++++ Material to process ++++

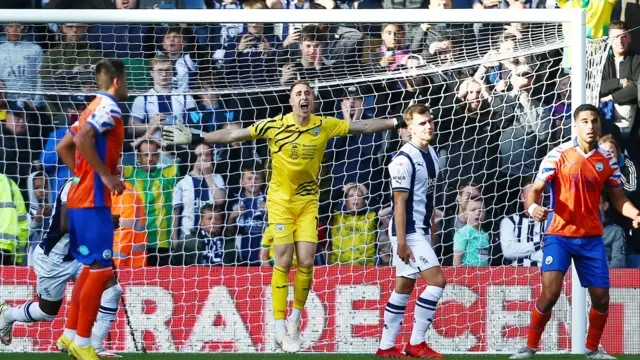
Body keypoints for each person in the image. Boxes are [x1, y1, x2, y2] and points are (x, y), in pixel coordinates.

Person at [162, 79, 405, 353]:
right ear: (291, 101)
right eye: (298, 93)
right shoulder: (275, 125)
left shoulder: (323, 125)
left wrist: (395, 121)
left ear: (312, 101)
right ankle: (279, 327)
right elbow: (233, 135)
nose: (303, 97)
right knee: (284, 257)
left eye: (307, 94)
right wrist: (198, 137)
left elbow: (362, 126)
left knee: (306, 261)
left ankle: (294, 321)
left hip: (307, 205)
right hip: (279, 203)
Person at [510, 104, 640, 360]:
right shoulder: (558, 154)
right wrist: (533, 206)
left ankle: (592, 350)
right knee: (550, 294)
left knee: (602, 299)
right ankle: (529, 347)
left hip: (592, 238)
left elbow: (618, 197)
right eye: (584, 121)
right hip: (559, 235)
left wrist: (634, 213)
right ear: (575, 125)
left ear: (600, 125)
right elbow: (534, 189)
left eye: (594, 121)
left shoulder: (606, 159)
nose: (590, 126)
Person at [52, 58, 128, 360]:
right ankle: (84, 343)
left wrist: (84, 175)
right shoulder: (109, 107)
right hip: (94, 199)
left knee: (91, 268)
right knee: (101, 270)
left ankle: (70, 336)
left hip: (80, 198)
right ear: (117, 82)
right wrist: (105, 176)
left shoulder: (90, 107)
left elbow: (63, 147)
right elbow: (82, 140)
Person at [0, 180, 122, 358]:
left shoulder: (100, 186)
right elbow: (65, 225)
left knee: (112, 291)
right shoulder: (75, 185)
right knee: (46, 312)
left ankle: (93, 347)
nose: (117, 167)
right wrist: (103, 223)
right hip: (53, 259)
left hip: (80, 255)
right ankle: (7, 314)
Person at [375, 104, 446, 359]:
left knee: (403, 287)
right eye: (422, 123)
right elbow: (400, 204)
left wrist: (432, 228)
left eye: (429, 121)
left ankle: (385, 347)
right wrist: (402, 242)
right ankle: (416, 343)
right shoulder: (403, 160)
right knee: (437, 282)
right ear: (409, 128)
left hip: (422, 229)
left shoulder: (433, 153)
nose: (428, 126)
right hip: (408, 232)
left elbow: (428, 197)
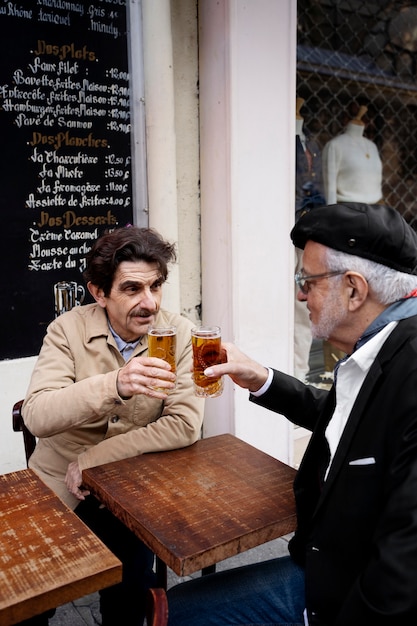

++++

**Exercise description:** With pictures left out, transcribe each line from the one containing "right ankle: (7, 314)" through the end of the data, both ends included.

**Output for this task:**
right ankle: (7, 314)
Person at [375, 104, 446, 359]:
left knee: (403, 287)
right eye: (422, 123)
right elbow: (400, 204)
left wrist: (432, 228)
left eye: (429, 121)
left ankle: (385, 347)
right wrist: (402, 242)
right ankle: (416, 343)
right shoulder: (403, 160)
right knee: (437, 282)
right ear: (409, 128)
left hip: (422, 229)
left shoulder: (433, 153)
nose: (428, 126)
right hip: (408, 232)
left elbow: (428, 197)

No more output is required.